(Figure understanding tasks)
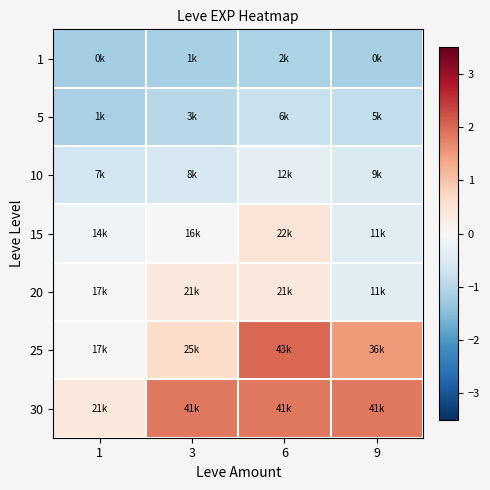

Reading left to right, extract all data points from this chart.

1: 1=-1.2	3=-1.1	6=-1.1	9=-1.2
5: 1=-1.1	3=-1.0	6=-0.8	9=-0.9
10: 1=-0.7	3=-0.6	6=-0.3	9=-0.5
15: 1=-0.1	3=0.0	6=0.5	9=-0.4
20: 1=0.0	3=0.4	6=0.4	9=-0.4
25: 1=0.0	3=0.6	6=2.0	9=1.5
30: 1=0.4	3=1.9	6=1.9	9=1.9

Exercise objective ▸ Copy out the lines above word for word, leaving out the pictures.

Solved exercise ▸
Reading left to right, extract all data points from this chart.

1: 1=-1.2	3=-1.1	6=-1.1	9=-1.2
5: 1=-1.1	3=-1.0	6=-0.8	9=-0.9
10: 1=-0.7	3=-0.6	6=-0.3	9=-0.5
15: 1=-0.1	3=0.0	6=0.5	9=-0.4
20: 1=0.0	3=0.4	6=0.4	9=-0.4
25: 1=0.0	3=0.6	6=2.0	9=1.5
30: 1=0.4	3=1.9	6=1.9	9=1.9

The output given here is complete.